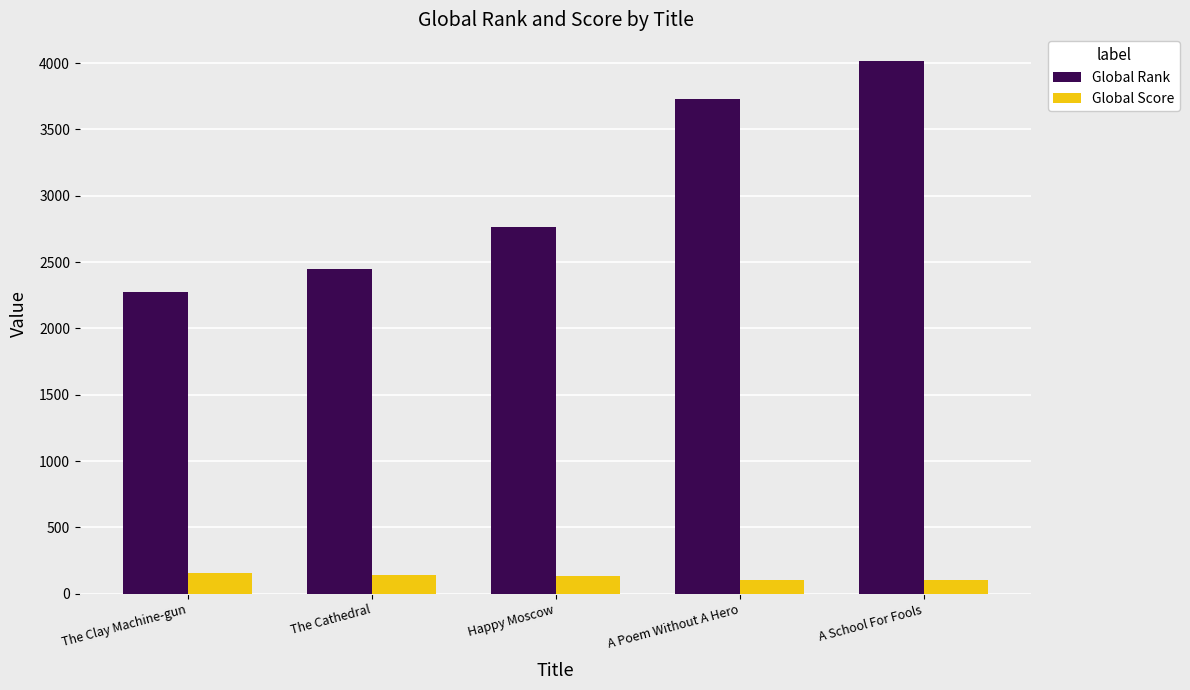

Does the chart contain any negative values?

No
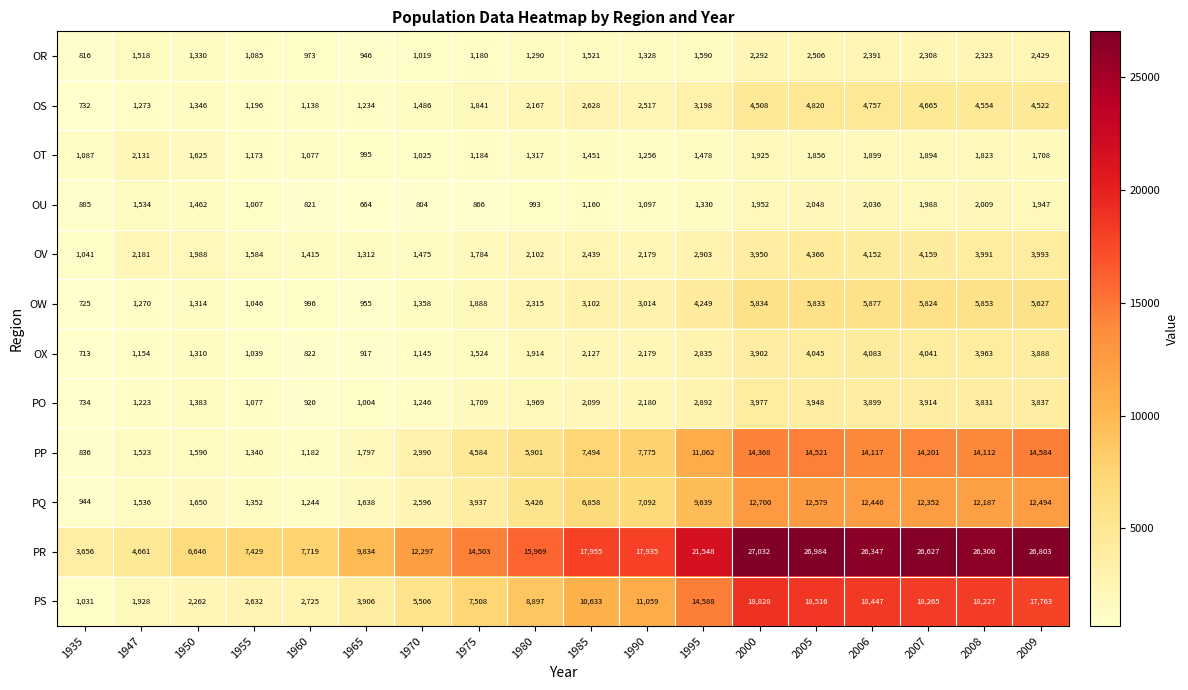

Which series has the largest range (max minus min)?

PR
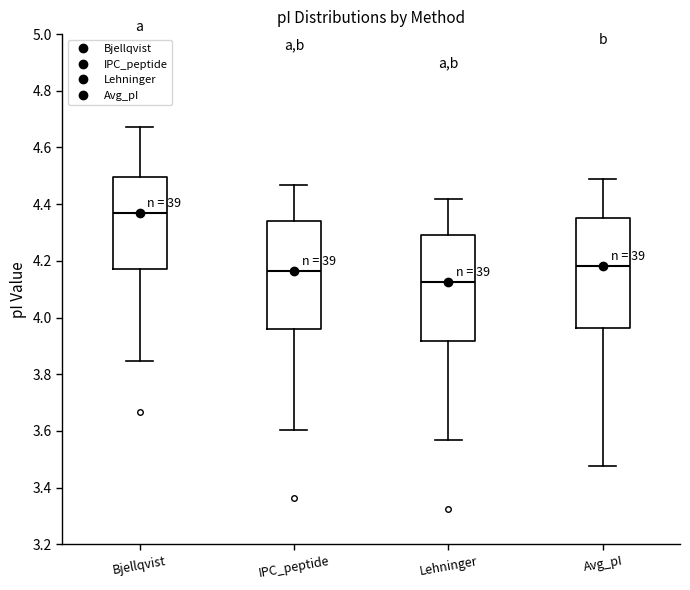

Where does the upper whisker of the box for Lehninger end on the y-axis? The values are not printed on the chart, so give them approximately, as read against the axis.

4.42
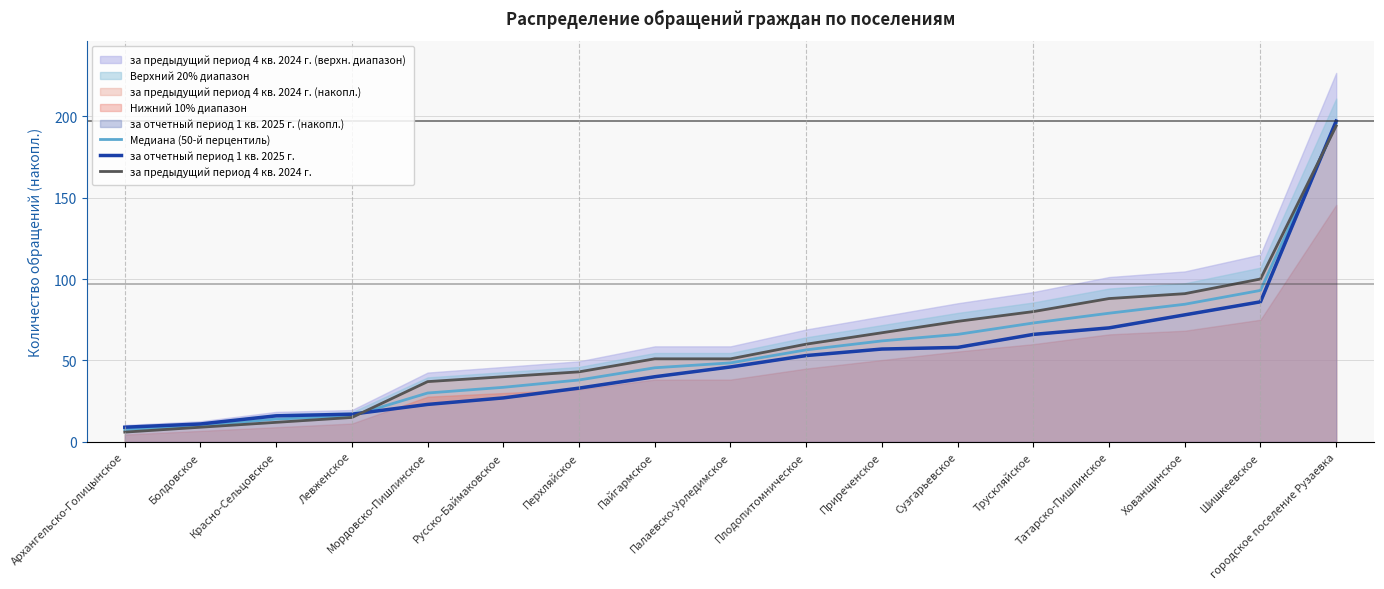

Which label corresponds to the largest value in the chart?

городское поселение Рузаевка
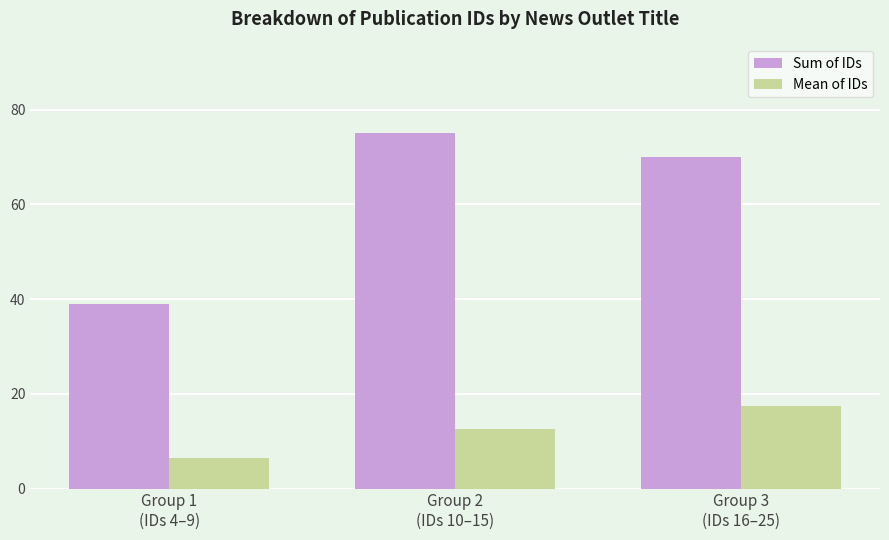

Which series has the largest total across all categories?

Sum of IDs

## EXERCISE REQUIREMENTS:
List every line of the records above as a numbered list, leaving out the pictures and the blank lines.

## WRITTEN RESPONSE:
1. Does the chart contain any negative values?
2. No
3. Which series has the largest range (max minus min)?
4. PR
5. Where does the upper whisker of the box for Lehninger end on the y-axis? The values are not printed on the chart, so give them approximately, as read against the axis.
6. 4.42
7. Which label corresponds to the largest value in the chart?
8. городское поселение Рузаевка
9. Which series has the largest total across all categories?
10. Sum of IDs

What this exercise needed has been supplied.